_Document extract:_

= = =

The lenders under the Credit Agreement are entitled to accelerate repayment of the loans under the Credit Agreement upon the occurrence of any of various customary events of default, which include, among other events, failure to pay when due any principal, interest, fees or other amounts in respect of the loans (subject to a grace period for non-principal amounts), breach of any of our covenants (subject, in some cases, to certain grace periods) or representations under the loan documents, default under any of our or our subsidiaries’ indebtedness agreements above a threshold principal amount, a bankruptcy or insolvency event with respect to our or our material subsidiaries, an unsatisfied judgment against us or any of our material subsidiaries above a threshold amount, or our undergoing a change of control (as defined in the Credit Agreement).

 

The obligations of the Designated Borrowers in respect of the revolving credit facility are guaranteed by the Company. Any future material U.S. subsidiary of the Company (determined as provided in the Credit Agreement) will be required to guarantee the obligations of the Borrowers in respect of the revolving credit facility. The obligations of the Borrowers in respect of the revolving credit facility are unsecured.

 

The forgoing description of the Credit Agreement is qualified in its entirety by reference to the full text of such agreement, a copy of which is attached to this Current Report on Form 8-K (this “report”) as Exhibit 10.1, and which is incorporated herein in its entirety by reference.

 

 C: 

3

 

 

Item 1.02Termination of a Material Definitive Agreement.

= = =

_Record list:_
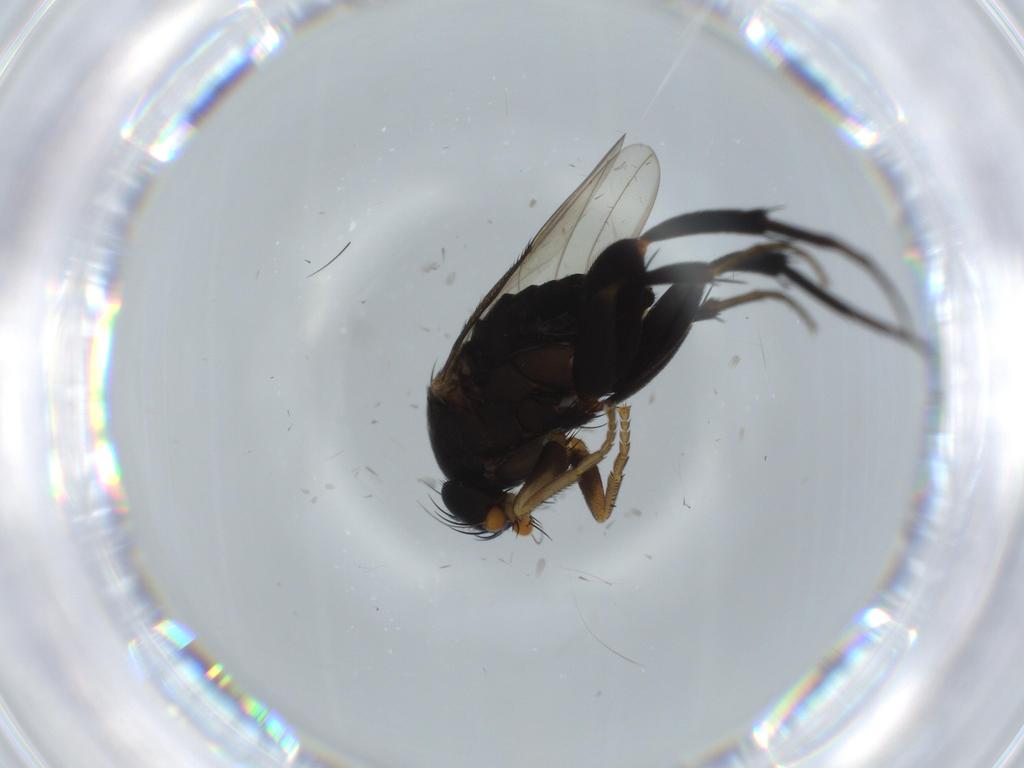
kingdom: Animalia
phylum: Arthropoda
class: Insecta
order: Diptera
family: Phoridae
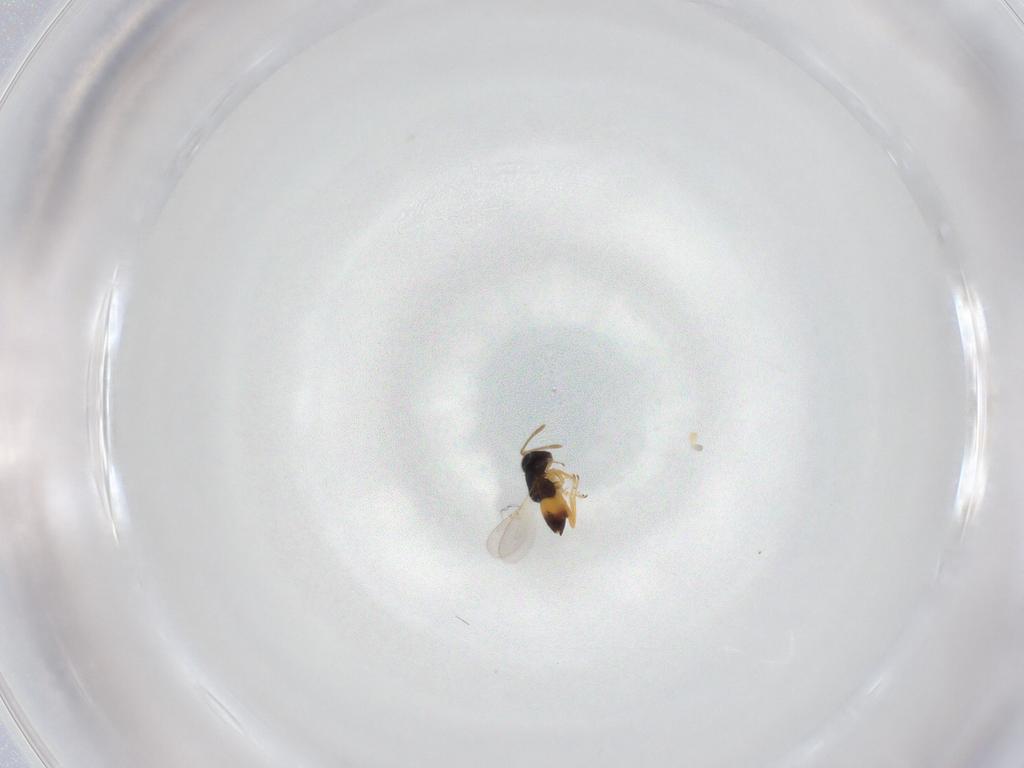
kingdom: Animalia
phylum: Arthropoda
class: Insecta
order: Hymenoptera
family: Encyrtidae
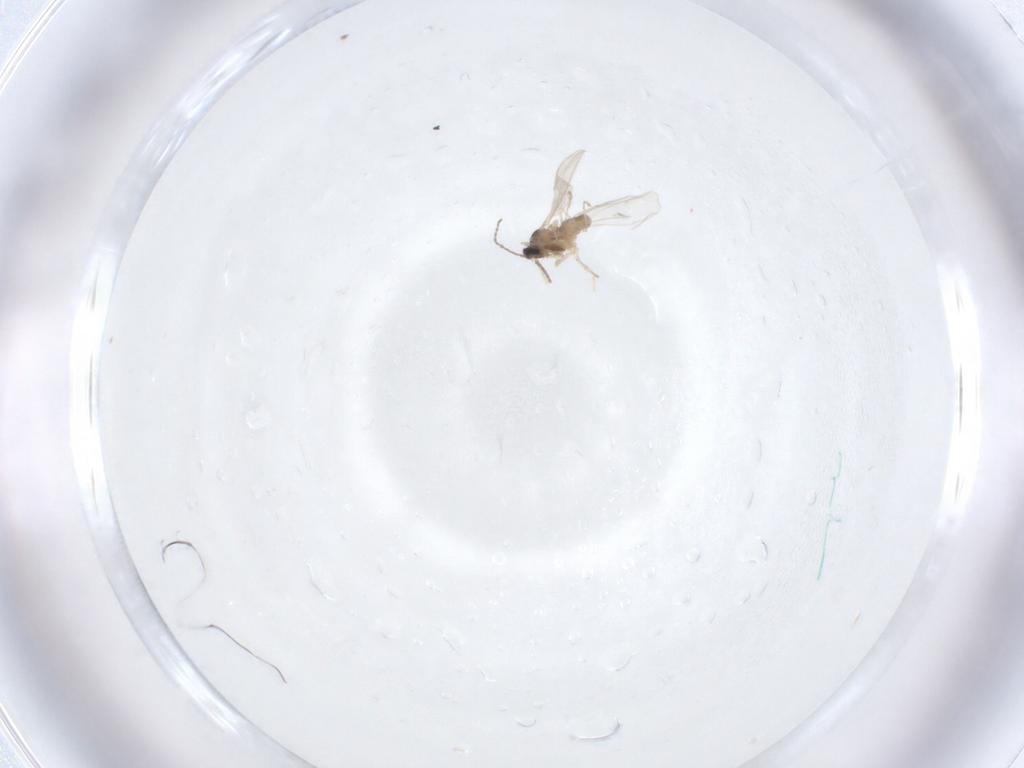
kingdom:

= = =

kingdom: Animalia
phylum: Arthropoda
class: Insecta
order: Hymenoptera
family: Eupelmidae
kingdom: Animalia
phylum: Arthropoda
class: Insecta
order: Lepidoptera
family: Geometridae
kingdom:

= = =

_Exercise instructions:_
1. Answer the following from the credit agreement excerpt.
(a) To which amounts does the grace period for failure to pay apply?
(b) Who guarantees the obligations of the Designated Borrowers in respect of the revolving credit facility?
(c) As which exhibit is a copy of the Credit Agreement attached to the report?
2. Render into French this sentence from the credit agreement excerpt: "The obligations of the Borrowers in respect of the revolving credit facility are unsecured."
3. For each statement, state whether it agrees with the credit agreement excerpt, and quote the words that decide it.
(a) The obligations of the Borrowers in respect of the revolving credit facility are secured.
(b) A change of control is among the events of default that allow the lenders to accelerate repayment.
(c) A copy of the Credit Agreement is attached to the report as Exhibit 10.2.

_Outputs by task:_
1.
(a) Non-principal amounts.
(b) The Company.
(c) Exhibit 10.1.

2. Les obligations des Emprunteurs au titre de la facilité de crédit renouvelable ne sont assorties d'aucune sûreté.

3.
(a) No: "The obligations of the Borrowers in respect of the revolving credit facility are unsecured."
(b) Yes: "or our undergoing a change of control (as defined in the Credit Agreement)"
(c) No: "a copy of which is attached to this Current Report on Form 8-K (this “report”) as Exhibit 10.1"